Tilebox supports user-defined progress indicators during the execution of a job. This can be useful to provide visibility into the execution and the expected duration of a job, especially for longer running jobs.
Tilebox Workflows progress indicators

Tracking Progress

Progress indicators in Tilebox use a done / total model. Tasks can increase a total value to specify the total work to be done, and the same or any other task can increase a done counter to track the amount of work that has already been completed. Progress tracking is always done at a task level. Each task can report its progress updates, as increases in done and total independently, and the job’s total progress is the sum of all tasks’ progress.
Progress tracking is currently only available in the Tilebox Python SDK. Go support is coming soon.
from tilebox.workflows import Task, ExecutionContext

class MyTask(Task):
    def execute(self, context: ExecutionContext) -> None:
        # report that 10 units of work need to be done
        context.progress().add(10)

        for _ in range(10):
            context.submit_subtask(MySubTask())

class MySubTask(Task):
    def execute(self, context: ExecutionContext) -> None:
        # report that one unit of work has been completed
        context.progress().done(1)

Multiple Progress Indicators

A job can have multiple independent progress indicators.
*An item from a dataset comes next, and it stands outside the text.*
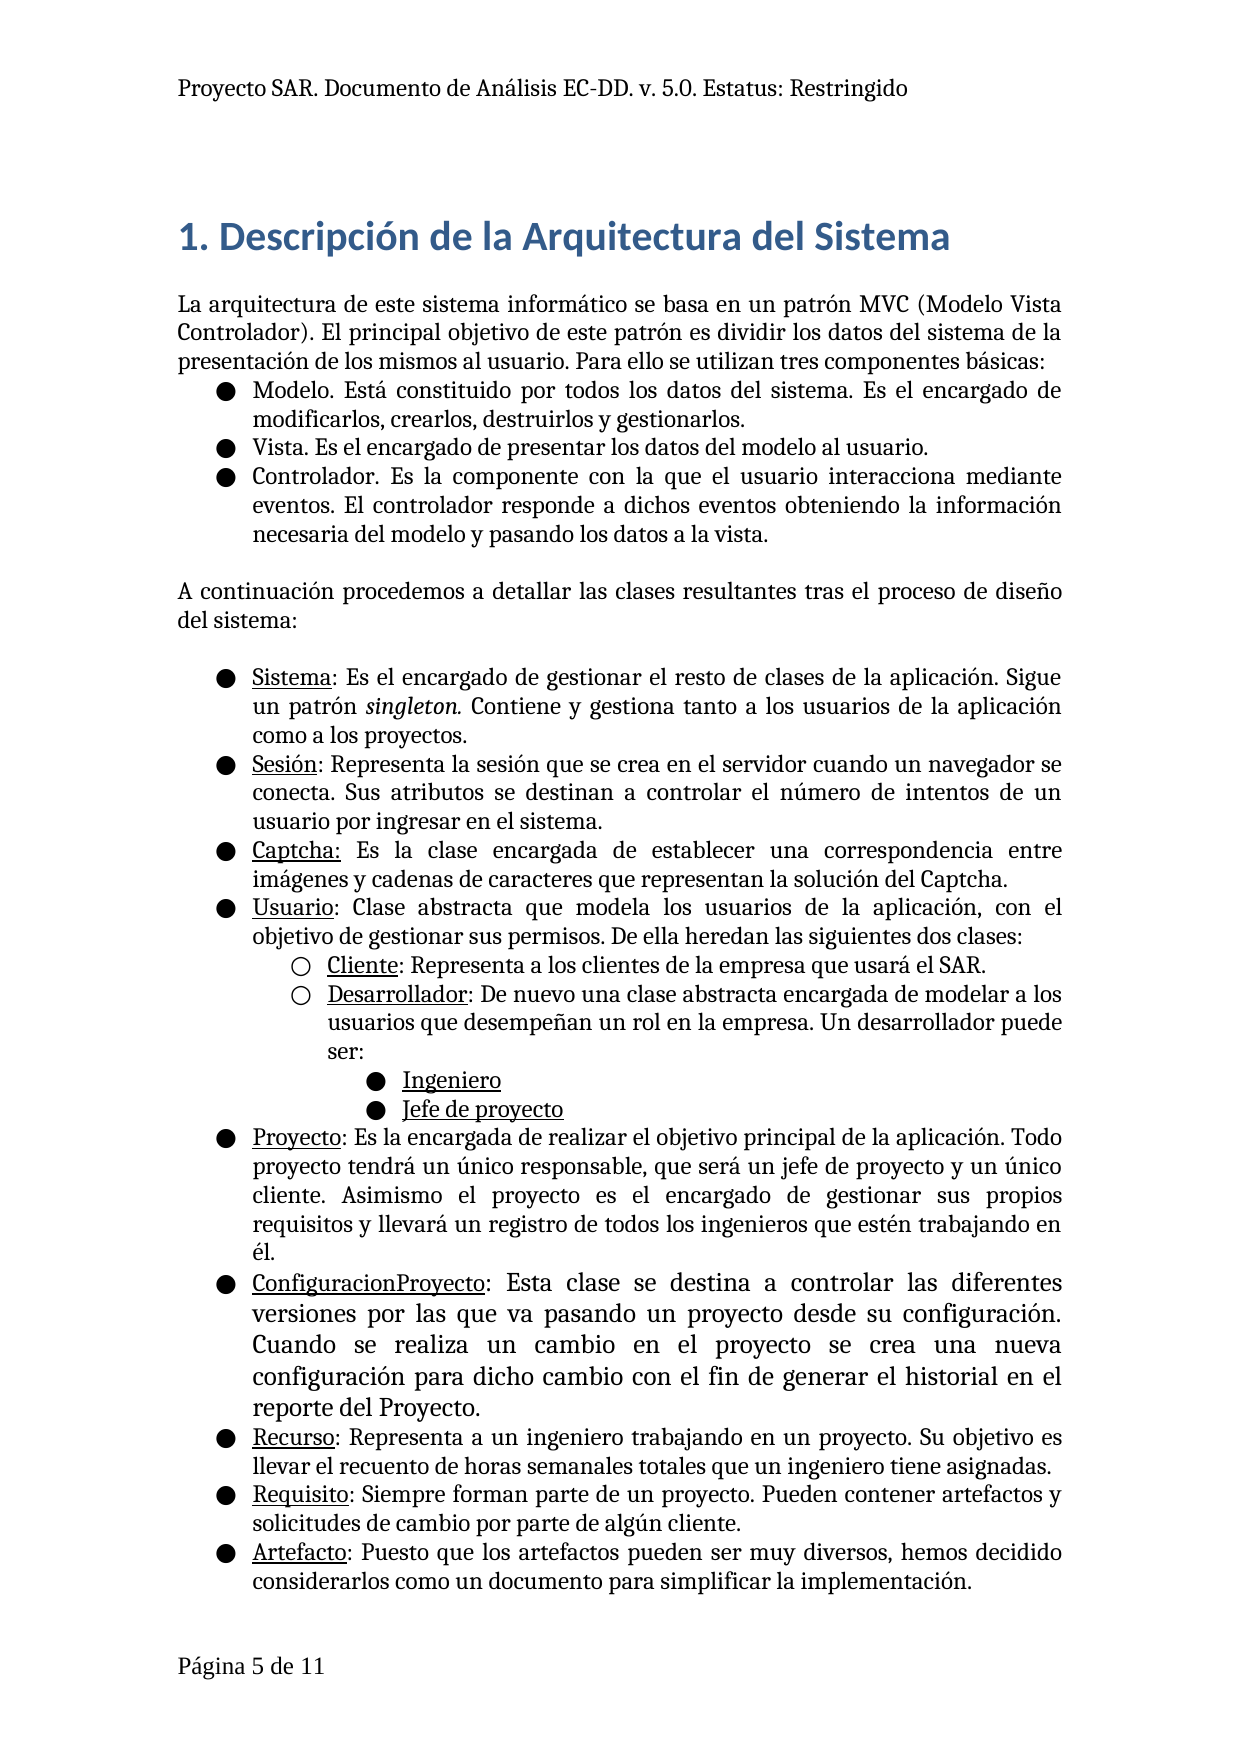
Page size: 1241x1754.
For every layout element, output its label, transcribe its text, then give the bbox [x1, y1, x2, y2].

This is useful when a job consists of multiple steps, that each benefits from having its own progress indicator. To create a new progress indicator, call context.progress(name) with a unique name for the indicator.
from io import BytesIO

import httpx  # pip install httpx
from PIL import Image  # pip install pillow
from tilebox.workflows import Task, ExecutionContext

class DownloadImages(Task):
    image_urls: list[str]

    def execute(self, context: ExecutionContext) -> None:
        # download and process images from a list of URLs
        n = len(self.image_urls)

        context.progress("download").add(n)
        context.progress("process").add(n)
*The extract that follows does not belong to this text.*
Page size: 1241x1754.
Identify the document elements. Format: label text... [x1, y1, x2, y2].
        for i, url in enumerate(self.image_urls):
            image_name = f"image_{i:04d}.png"
            grayscale_name = f"image_gray_{i:04d}.png"
            download = context.submit_subtask(DownloadImage(url, image_name))
            process = context.submit_subtask(
                ToGrayscale(image_name, grayscale_name),
                depends_on=[download],
            )

class DownloadImage(Task):
    url: str
    image_name: str

    def execute(self, context: ExecutionContext) -> None:
        response = httpx.get(self.url, follow_redirects=True)
        context.job_cache[self.image_name] = response.read()
        
        # report that one image has been downloaded
        context.progress("download").done(1)


class ToGrayscale(Task):
    input_image: str
    output_name: str

    def execute(self, context: ExecutionContext) -> None:
        image = Image.open(BytesIO(context.job_cache[self.input_image]))
        image = image.convert("L")  # convert the image to grayscale

        buffer = BytesIO()
        image.save(buffer, format="png")
        
        context.job_cache[self.output_name] = buffer.getvalue()
        
        context.progress("process").done(1)

Querying Progress

At any time during a job’s execution, you can query the current progress of a job using the find method on the job client. The returned job object contains a progress field that contains the current progress of the job.
from tilebox.workflows import Client

job_client = Client().jobs()
job = job_client.submit("download-images", DownloadImages(
    [
        "https://picsum.photos/id/123/500/500",
        "https://picsum.photos/id/155/500/500",
    ],
))

job = job_client.find(job.id)  # refresh the job object
print(job)
Output
Job(
    id=UUID('019952b8-a5dc-f4c0-e428-724ccc587d83'),
    name='download-images',
    ...,
    progress=[
        ProgressIndicator(label='download', total=2, done=1),
        ProgressIndicator(label='process', total=2, done=0),
    ]
)

Progress idempotency

Since tasks may fail and can subsequently be retried, it’s possible that a task is executed more than once. This means that a task may report progress more than once. To avoid double-counting such progress updates, Tilebox only considers the progress reported by the last execution of a task.